WHAT THIS TASK INVOLVES | Please copy the text of the material below word for word, leaving out the pictures.
════════════════
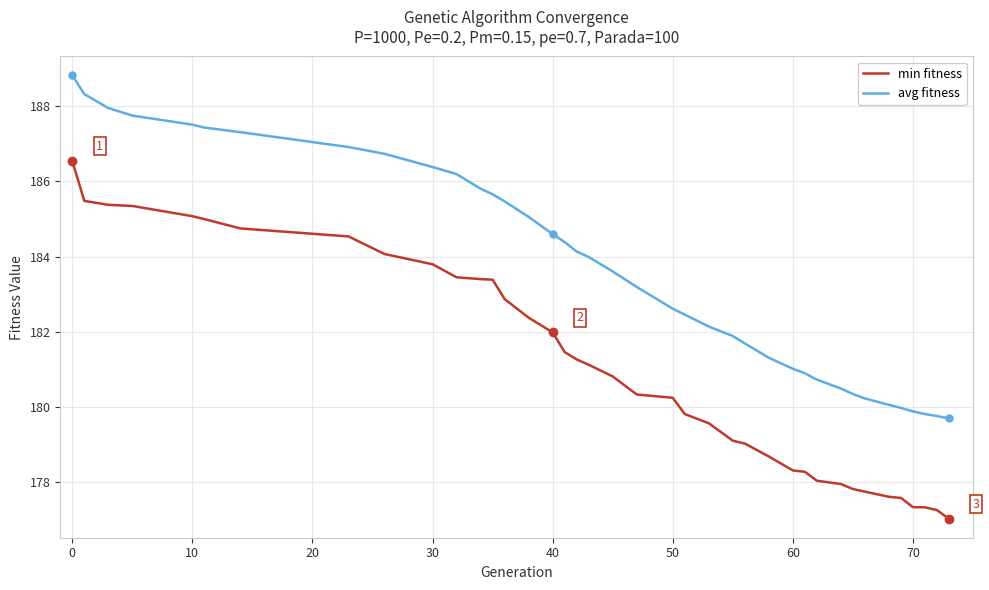

Which series has the largest total across all categories?

avg fitness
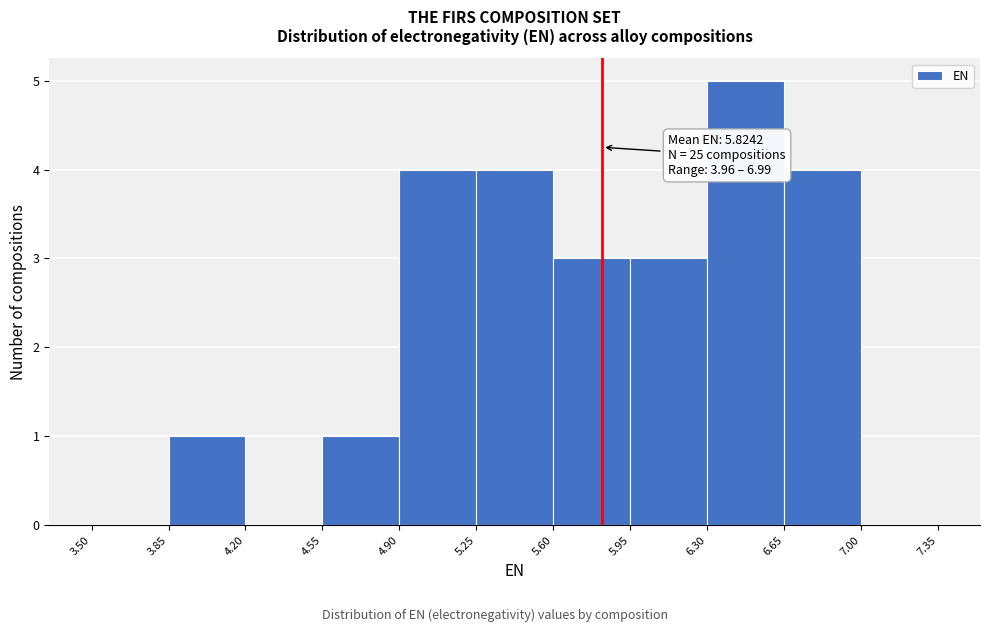

Which range on the x-axis has the tallest bar?

6.30 to 6.65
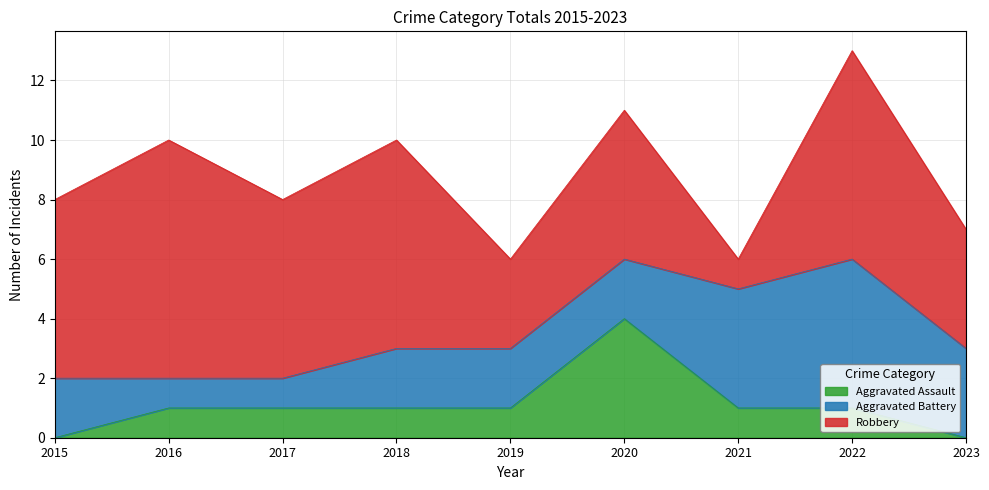

In Robbery, how many points are lower than both neighbors (excluding endpoints)?

3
════════════════
TASK OUTPUT |
Which series has the largest total across all categories?

avg fitness

Which range on the x-axis has the tallest bar?

6.30 to 6.65

In Robbery, how many points are lower than both neighbors (excluding endpoints)?

3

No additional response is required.